Why Sharing Cancer Big Data is Key to Personalized Medicine

Why Sharing Cancer Big Data is Key to Personalized Medicine

This week’s Cancer Moonshot Summit generated industry-wide excitement and plenty of good ideas about how to attack the multifaceted scourge of Cancer, which will affect up to forty percent of people at some point during their lives.

Stressing the urgency of making timely progress for the 1500 patients who receive a new cancer diagnosis every day, Vice President Joe Biden made an impassioned plea for the healthcare industry to work together, innovate together, and share their knowledge in pursuit of their common goals.

His words garnered a standing ovation from a room packed with healthcare stakeholders who have already invested millions of dollars and countless hours into doing just that – and preparing to do much more.

The precision medicine community has long since recognized that sharing big data, including clinical records, genomic sequencing data, community-level health indicators, and research results, will be critical to making progress against cancer, neurodegenerative diseases, inherited conditions, and expensive chronic diseases like diabetes.

In conjunction with the Summit, the White House announced nearly forty public and private personalized medicine initiatives that focus on breaking down data siloes, exchanging research, sharing computing power, and expanding data access to patients, researchers, caregivers, and clinicians.

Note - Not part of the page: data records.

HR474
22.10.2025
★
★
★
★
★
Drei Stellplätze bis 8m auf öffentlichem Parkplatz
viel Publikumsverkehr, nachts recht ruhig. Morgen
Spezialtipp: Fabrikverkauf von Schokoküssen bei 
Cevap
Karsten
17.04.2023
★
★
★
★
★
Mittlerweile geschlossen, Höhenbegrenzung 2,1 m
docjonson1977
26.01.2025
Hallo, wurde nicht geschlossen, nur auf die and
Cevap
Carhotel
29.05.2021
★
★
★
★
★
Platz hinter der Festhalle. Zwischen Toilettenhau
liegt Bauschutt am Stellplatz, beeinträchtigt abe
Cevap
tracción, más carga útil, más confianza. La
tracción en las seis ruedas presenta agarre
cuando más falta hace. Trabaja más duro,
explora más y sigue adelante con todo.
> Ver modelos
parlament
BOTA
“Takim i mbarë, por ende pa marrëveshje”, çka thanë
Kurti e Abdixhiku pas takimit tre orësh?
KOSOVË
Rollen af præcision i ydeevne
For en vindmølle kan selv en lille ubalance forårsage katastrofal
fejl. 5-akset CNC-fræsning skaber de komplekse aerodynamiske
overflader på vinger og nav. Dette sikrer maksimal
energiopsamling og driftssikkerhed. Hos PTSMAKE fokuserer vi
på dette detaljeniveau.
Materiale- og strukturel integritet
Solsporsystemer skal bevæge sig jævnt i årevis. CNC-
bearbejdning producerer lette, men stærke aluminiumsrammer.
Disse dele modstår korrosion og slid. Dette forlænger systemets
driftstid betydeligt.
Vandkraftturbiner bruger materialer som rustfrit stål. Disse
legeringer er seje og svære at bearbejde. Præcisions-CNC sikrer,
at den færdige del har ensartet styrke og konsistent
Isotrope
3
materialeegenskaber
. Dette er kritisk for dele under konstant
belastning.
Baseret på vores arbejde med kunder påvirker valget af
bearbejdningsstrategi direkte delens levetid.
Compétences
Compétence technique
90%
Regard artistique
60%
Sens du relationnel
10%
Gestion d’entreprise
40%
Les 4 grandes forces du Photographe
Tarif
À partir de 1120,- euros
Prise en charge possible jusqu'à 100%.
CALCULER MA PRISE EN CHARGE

Leaders from participants in the Precision Medicine Initiative and Cancer Moonshot also penned a series of blog posts explaining the critical importance of creating an open, accessible big data environment for personalized medicine researchers at academic institutions, provider facilities, and other partner organizations.

“Why is data sharing important? Because cancer is complex,” said Kenneth C. Anderson, MD, President-elect of the American Society of Hematology (ASH).  Anderson specializes in multiple myeloma, a blood cancer with treatment options that hinge on the genetic variances of each and every patient.

“We’re learning so much about cancer, and applying these insights to drug development has been incredibly fruitful,” he continued. “Now we have treatments that are specifically targeted to patients’ genetic mutations. Not only are these treatments more effective — because they correct a specific mutation — they also minimize harmful side effects that we see with traditional total-body anticancer medicines.”

However, the continued development of these treatments cannot be sustained without a commitment to data sharing, he added.  “That’s why I’m working with ASH to lead a data sharing project that starts with multiple myeloma, but that we hope will serve as an example of what can be done with all types of cancers.”

ASH is bringing together experts from the Multiple Myeloma Research Foundation, the Mayo Clinic, the Dana Farber Cancer Institute, and the University of Arkansas Myeloma Institutes, as well as international participants from several European nations, to architect a data sharing platform that will allow researchers to work within a scalable, collaborative environment to interpret and experiment with big data.

Similar efforts, targeted to specific diseases or research arenas, are springing up across the industry as public and private organizations seek the technical tools to serve as a springboard for creating widely adopted best practices.

The Patient-Centered Outcomes Research Institute (PCORI) has shown a steady commitment to facilitating this work through its PCORnet initiative, a network of thirty-three designated research bastions at clinical and academic centers across the nation.

“To support the Cancer Moonshot, PCORnet commits to enhancing its capacity to conduct large-scale research on cancer more rapidly and more efficiently, expanding the scope and improving the quality of the networks’ clinical data related to cancer care,” stated Dr.